Document section>
+++++

Index: gcc/config/aarch64/aarch64.c
===================================================================
--- gcc/config/aarch64/aarch64.c 2017-10-30 10:45:23.806582919 +0000
+++ gcc/config/aarch64/aarch64.c 2017-10-30 10:46:47.278836421 +0000
@@ -1818,30 +1818,13 @@ aarch64_force_temporary (machine_mode mo
return force_reg (mode, value);
else
{
- x = aarch64_emit_move (x, value);
+ gcc_assert (x);
+ aarch64_emit_move (x, value);
return x;
}
}
-static rtx
-aarch64_add_offset (scalar_int_mode mode, rtx temp, rtx reg,
- HOST_WIDE_INT offset)
-{
- if (!aarch64_plus_immediate (GEN_INT (offset), mode))
- {
- rtx high;
- /* Load the full offset into a register. This
- might be improvable in the future. */
- high = GEN_INT (offset);
- offset = 0;
- high = aarch64_force_temporary (mode, temp, high);
- reg = aarch64_force_temporary (mode, temp,
- gen_rtx_PLUS (mode, high, reg));
- }
- return plus_constant (mode, reg, offset);
-}
-
static int
aarch64_internal_mov_immediate (rtx dest, rtx imm, bool generate,
scalar_int_mode mode)

+++++

What you need to do> Which function does the patch remove in its entirety? The data that comes next is drawn from a separate source and is unrelated to the patch.

+++++

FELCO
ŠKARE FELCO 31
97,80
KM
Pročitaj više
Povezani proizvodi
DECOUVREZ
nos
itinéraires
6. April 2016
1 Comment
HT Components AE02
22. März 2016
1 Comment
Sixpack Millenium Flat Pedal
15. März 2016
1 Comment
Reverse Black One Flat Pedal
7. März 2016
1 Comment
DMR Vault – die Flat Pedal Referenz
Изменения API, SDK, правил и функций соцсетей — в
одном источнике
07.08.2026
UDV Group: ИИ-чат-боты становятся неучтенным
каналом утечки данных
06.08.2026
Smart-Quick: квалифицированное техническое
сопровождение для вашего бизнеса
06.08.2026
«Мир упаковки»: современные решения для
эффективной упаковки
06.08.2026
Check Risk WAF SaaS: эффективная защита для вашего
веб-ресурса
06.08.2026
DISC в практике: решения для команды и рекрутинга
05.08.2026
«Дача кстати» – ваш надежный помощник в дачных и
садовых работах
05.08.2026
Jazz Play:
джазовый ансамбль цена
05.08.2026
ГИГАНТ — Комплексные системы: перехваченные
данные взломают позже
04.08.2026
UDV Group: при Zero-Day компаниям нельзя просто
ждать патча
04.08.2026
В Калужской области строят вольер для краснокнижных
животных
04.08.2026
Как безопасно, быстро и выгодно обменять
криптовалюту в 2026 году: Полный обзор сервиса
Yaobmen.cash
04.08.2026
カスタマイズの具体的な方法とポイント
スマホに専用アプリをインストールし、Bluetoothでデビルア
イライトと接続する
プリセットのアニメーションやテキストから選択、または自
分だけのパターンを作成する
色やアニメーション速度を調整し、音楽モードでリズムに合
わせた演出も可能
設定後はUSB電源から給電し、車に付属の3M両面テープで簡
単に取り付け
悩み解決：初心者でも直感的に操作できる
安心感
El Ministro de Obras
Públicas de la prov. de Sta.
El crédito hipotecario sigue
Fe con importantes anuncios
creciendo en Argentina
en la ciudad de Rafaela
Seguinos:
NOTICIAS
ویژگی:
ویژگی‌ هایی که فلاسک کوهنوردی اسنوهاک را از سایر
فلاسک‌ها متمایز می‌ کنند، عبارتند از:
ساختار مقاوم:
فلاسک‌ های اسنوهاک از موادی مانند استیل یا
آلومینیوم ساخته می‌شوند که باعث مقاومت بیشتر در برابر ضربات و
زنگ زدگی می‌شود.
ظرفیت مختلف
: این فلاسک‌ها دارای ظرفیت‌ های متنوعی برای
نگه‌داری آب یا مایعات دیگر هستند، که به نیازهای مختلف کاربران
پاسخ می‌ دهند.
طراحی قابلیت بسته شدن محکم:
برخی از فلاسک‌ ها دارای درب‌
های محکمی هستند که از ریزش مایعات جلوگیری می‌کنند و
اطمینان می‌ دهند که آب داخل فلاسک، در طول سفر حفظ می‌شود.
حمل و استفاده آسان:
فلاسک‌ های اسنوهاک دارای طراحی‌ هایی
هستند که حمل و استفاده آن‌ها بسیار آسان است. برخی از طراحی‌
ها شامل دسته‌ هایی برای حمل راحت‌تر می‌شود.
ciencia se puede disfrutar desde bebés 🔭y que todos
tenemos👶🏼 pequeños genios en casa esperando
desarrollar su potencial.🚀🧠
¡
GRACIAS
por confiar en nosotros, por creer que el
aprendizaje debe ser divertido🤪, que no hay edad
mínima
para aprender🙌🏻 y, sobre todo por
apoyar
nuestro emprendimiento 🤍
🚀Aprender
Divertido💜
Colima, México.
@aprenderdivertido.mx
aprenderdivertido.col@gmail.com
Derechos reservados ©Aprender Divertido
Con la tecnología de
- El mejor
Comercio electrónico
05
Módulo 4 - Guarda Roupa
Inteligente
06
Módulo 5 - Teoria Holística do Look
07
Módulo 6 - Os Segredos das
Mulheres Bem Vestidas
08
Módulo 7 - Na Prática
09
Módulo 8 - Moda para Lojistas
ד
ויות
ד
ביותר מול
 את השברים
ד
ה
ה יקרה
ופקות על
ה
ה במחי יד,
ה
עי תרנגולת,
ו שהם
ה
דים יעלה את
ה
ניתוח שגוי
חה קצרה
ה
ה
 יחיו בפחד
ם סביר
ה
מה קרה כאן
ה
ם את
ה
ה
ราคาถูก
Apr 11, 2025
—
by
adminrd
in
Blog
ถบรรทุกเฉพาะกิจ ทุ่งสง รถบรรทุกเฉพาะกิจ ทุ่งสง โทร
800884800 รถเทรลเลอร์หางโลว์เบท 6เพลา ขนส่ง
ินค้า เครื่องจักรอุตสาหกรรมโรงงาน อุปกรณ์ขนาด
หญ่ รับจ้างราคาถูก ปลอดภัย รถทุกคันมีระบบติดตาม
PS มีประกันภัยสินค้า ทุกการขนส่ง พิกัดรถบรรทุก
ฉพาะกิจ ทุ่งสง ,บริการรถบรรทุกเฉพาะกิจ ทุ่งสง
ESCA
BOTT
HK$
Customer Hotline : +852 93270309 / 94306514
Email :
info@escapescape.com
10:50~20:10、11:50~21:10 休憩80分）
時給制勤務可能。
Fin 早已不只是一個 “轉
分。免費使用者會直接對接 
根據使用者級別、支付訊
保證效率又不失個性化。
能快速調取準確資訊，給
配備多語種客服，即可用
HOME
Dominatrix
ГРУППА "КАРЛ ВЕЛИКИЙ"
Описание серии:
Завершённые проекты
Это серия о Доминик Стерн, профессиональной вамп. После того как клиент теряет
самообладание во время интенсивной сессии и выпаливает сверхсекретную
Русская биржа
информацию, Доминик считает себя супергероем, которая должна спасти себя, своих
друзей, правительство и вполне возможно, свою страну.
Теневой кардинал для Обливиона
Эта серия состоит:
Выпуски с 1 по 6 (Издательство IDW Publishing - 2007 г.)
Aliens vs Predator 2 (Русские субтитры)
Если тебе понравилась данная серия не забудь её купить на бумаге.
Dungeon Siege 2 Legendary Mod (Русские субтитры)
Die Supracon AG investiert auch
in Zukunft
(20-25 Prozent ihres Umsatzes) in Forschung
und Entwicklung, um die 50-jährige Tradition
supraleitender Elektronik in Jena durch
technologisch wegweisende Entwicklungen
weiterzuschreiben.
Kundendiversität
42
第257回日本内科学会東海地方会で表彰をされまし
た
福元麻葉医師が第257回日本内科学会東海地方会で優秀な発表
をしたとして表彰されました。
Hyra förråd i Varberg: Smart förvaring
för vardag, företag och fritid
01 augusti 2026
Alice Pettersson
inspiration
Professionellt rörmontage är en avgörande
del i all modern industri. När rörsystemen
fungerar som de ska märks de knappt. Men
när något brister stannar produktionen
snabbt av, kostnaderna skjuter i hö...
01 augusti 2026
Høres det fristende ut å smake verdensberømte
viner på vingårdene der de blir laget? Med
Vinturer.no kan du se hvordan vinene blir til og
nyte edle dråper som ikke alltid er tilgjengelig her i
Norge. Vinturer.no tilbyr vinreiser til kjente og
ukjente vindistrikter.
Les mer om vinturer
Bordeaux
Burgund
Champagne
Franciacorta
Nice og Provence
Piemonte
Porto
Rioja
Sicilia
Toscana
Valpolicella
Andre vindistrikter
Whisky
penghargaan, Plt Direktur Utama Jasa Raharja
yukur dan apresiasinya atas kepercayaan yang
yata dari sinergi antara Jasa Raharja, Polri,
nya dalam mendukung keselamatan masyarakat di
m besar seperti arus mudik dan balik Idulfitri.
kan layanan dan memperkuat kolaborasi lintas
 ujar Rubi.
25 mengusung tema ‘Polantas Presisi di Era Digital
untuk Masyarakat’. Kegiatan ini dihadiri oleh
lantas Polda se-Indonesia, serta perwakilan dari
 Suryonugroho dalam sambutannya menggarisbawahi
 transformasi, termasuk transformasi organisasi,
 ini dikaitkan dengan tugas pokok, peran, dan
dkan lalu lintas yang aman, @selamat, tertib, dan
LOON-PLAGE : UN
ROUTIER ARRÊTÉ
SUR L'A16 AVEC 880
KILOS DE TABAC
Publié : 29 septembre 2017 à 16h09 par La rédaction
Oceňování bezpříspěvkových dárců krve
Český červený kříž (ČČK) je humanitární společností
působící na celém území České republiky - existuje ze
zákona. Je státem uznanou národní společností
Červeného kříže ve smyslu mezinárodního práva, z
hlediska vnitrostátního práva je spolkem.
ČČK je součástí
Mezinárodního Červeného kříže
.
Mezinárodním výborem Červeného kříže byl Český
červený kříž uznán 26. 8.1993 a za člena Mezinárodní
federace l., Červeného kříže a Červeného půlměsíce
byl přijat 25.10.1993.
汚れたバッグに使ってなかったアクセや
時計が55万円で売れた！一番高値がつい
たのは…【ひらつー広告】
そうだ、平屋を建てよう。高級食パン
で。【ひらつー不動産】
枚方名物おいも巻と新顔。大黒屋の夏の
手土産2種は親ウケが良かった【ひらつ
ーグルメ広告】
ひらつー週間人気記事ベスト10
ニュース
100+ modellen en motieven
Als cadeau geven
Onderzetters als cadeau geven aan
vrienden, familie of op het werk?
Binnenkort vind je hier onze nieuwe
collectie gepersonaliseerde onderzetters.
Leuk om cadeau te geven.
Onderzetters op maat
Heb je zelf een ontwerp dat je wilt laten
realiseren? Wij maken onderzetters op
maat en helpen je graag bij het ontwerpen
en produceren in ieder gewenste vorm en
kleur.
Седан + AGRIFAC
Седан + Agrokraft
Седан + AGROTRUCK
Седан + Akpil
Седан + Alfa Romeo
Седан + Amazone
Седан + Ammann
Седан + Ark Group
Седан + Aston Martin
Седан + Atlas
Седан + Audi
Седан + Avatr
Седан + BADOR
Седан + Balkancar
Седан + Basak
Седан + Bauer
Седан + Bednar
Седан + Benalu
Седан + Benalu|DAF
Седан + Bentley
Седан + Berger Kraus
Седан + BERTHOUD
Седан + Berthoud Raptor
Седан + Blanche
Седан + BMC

+++++

Output for this exercise> The patch removes the function aarch64_add_offset.